La religion aussi est sa fin à elle-même ; elle n’est la servante d’aucun maître. L’homme doit être vertueux par ce motif seul que la vertu est sa loi ; c’est dans cette indépendance qu’est la grandeur et la dignité de la morale. L’homme doit rapporter à Dieu ses actions et ses pensées, parce que Dieu est son principe ; là est la sainteté de la religion. La perfection morale n’a d’autre fin que de perfectionner l’ame, et la fin de la religion n’est pas en ce monde. Y a-t-il quelque chose de plus contradictoire que d’élever l’ame vers le ciel, et en même temps de la rabaisser vers la terre ? C’est, sous une autre forme, la doctrine de l’intérêt et de l’utile. Non, le bien, le saint, le beau, ne servent à rien qu’à eux-mêmes. Il faut comprendre et aimer la morale pour la morale, la religion pour la religion, l’art pour l’art.

Mais l’art, la religion, la morale, sont utiles à la société ; je le sais, mais à quelle condition ? Qu’ils n’y songent même pas.
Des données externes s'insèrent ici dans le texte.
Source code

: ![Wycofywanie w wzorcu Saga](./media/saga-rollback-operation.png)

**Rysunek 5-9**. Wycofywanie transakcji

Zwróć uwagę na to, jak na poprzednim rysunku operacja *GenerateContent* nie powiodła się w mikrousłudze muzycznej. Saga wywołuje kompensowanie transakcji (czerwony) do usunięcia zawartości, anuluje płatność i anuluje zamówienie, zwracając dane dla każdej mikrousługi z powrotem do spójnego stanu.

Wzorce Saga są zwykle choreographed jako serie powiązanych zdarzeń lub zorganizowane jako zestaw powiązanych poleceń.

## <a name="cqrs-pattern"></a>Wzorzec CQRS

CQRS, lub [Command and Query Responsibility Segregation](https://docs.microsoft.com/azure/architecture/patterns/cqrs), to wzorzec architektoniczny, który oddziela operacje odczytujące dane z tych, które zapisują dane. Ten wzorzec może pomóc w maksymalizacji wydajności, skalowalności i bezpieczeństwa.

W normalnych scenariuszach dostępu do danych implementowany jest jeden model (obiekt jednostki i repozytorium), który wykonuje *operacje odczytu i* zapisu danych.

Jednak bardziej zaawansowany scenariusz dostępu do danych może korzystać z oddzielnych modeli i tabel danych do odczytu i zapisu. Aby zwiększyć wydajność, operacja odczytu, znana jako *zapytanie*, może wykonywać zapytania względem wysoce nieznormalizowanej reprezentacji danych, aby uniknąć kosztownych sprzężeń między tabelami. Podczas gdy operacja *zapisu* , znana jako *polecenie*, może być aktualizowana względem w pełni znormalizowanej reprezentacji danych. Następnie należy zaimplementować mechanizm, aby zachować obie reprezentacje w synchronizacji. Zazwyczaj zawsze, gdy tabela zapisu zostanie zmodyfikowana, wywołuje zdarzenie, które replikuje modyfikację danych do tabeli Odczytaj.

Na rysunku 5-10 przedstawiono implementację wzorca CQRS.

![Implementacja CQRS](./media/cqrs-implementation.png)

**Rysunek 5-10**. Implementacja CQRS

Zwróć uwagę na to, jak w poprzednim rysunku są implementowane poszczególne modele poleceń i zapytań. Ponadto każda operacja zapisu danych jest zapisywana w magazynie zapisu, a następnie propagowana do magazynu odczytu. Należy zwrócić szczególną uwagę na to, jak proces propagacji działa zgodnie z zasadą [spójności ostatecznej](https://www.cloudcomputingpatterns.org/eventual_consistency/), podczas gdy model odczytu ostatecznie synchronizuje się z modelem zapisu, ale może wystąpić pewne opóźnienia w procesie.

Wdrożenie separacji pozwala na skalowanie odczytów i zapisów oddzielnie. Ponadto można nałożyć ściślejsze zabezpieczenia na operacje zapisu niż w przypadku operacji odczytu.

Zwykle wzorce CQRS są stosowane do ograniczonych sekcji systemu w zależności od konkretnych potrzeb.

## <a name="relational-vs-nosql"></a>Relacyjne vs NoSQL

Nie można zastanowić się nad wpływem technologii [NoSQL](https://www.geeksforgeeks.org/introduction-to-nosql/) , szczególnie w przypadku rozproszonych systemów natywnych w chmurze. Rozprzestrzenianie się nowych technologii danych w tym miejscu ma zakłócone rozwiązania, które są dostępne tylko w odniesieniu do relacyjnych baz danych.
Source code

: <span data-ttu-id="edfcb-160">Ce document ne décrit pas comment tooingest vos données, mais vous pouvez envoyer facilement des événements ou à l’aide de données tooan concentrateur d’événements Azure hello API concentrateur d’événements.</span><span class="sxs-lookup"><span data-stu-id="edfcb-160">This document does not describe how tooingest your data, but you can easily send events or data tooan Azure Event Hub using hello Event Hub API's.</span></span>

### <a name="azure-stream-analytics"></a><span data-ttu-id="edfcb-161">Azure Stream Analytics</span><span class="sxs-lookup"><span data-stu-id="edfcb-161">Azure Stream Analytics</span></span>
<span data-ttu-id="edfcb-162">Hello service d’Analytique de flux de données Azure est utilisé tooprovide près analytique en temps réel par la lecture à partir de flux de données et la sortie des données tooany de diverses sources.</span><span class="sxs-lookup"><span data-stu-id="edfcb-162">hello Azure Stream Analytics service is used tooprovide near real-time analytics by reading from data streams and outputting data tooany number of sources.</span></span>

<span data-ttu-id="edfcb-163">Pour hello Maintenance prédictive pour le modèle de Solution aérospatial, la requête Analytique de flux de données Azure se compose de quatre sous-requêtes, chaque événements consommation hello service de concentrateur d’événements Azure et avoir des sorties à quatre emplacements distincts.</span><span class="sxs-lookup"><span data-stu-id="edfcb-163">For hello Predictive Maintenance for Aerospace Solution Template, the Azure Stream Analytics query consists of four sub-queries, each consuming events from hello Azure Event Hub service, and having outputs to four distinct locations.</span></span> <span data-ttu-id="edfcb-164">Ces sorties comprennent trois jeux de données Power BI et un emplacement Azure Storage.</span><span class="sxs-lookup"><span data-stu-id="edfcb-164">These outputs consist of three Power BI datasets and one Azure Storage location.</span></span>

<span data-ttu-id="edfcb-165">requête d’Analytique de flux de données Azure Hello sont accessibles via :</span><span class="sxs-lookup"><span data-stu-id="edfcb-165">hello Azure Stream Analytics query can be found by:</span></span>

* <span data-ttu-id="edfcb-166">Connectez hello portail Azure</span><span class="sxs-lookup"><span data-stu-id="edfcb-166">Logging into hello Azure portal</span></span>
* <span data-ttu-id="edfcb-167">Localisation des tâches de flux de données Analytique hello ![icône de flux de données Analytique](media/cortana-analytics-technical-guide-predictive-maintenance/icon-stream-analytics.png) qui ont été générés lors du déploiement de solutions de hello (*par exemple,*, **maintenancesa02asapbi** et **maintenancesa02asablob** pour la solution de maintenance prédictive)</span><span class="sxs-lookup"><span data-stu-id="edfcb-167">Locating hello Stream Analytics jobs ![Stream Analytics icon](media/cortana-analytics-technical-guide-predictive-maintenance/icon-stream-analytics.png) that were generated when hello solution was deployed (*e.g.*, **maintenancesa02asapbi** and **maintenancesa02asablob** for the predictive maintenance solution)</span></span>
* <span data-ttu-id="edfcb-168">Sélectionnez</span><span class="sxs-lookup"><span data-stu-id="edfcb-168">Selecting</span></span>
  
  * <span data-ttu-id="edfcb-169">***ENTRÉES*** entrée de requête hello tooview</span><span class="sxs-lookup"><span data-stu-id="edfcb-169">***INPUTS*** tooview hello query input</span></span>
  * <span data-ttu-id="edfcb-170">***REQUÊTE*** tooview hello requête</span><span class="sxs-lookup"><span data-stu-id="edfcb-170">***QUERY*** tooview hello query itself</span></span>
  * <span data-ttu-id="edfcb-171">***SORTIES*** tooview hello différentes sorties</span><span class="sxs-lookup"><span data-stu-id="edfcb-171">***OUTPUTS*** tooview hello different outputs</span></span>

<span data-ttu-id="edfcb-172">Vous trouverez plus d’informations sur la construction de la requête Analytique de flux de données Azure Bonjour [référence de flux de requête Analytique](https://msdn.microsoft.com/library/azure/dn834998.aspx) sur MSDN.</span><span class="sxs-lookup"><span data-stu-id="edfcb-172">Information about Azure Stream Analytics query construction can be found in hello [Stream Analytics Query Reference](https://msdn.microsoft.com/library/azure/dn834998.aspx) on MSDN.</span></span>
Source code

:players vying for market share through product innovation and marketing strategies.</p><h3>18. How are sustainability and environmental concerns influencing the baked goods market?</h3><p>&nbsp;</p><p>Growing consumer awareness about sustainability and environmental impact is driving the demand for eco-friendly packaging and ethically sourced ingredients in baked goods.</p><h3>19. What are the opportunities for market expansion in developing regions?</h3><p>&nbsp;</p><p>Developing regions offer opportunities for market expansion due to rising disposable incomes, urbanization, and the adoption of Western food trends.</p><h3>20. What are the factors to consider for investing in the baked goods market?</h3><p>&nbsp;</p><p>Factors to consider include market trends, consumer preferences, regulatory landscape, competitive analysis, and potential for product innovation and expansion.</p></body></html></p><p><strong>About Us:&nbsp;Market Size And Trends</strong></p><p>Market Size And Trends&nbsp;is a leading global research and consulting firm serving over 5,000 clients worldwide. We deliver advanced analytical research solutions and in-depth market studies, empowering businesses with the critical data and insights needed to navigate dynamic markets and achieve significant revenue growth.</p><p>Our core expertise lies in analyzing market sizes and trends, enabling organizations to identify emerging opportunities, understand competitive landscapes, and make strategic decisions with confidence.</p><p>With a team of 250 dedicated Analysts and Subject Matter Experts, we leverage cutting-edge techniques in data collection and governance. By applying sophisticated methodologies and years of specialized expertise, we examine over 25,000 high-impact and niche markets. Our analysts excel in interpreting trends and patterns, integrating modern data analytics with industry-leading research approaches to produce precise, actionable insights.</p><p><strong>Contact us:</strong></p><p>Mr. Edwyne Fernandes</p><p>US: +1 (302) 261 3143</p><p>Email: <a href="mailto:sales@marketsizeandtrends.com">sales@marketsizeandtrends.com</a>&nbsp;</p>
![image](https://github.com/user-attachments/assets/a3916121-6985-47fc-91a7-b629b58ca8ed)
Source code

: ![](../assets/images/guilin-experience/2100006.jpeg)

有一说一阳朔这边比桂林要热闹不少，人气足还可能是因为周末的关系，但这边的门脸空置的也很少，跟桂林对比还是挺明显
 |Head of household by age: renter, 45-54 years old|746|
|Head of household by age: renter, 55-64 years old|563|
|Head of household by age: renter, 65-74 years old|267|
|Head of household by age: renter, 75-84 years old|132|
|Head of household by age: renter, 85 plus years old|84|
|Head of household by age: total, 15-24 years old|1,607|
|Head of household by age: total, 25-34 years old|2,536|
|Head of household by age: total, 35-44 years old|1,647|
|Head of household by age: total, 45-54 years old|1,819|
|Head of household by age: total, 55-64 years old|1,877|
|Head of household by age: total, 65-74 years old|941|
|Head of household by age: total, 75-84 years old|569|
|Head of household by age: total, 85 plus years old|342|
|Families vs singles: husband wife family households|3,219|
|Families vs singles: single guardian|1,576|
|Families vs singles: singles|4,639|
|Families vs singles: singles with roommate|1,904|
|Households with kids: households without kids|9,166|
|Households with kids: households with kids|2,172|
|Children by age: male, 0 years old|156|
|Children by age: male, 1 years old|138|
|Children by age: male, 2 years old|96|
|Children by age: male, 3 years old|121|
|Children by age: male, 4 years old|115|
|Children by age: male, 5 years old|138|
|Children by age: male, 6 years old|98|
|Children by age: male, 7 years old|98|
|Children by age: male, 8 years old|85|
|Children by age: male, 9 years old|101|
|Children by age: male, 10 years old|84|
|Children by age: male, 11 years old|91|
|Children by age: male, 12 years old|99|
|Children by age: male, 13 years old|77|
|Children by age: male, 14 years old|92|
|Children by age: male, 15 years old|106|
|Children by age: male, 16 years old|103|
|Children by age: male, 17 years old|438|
C’est le culte indépendant et désintéressé de la beauté, de la vertu, de la sainteté, qui seul profite à la société, parce que seul il élève les ames, nourrit et propage ces dispositions généreuses qui font à leur tour la puissance des états.

Renfermons bien notre pensée dans ses justes limites. En revendiquant l’indépendance, la dignité propre et la fin particulière de l’art, nous n’entendons pas le séparer de la religion, de la morale, de la patrie. L’art puise ses inspirations à ces sources profondes, comme à la source toujours ouverte de la nature ; mais il n’en est pas moins vrai que l’art, l’état, la religion, sont des puissances qui ont chacune leur monde à part et leurs effets propres : elles se prêtent un concours mutuel, elles ne doivent point se mettre au service l’une de l’autre.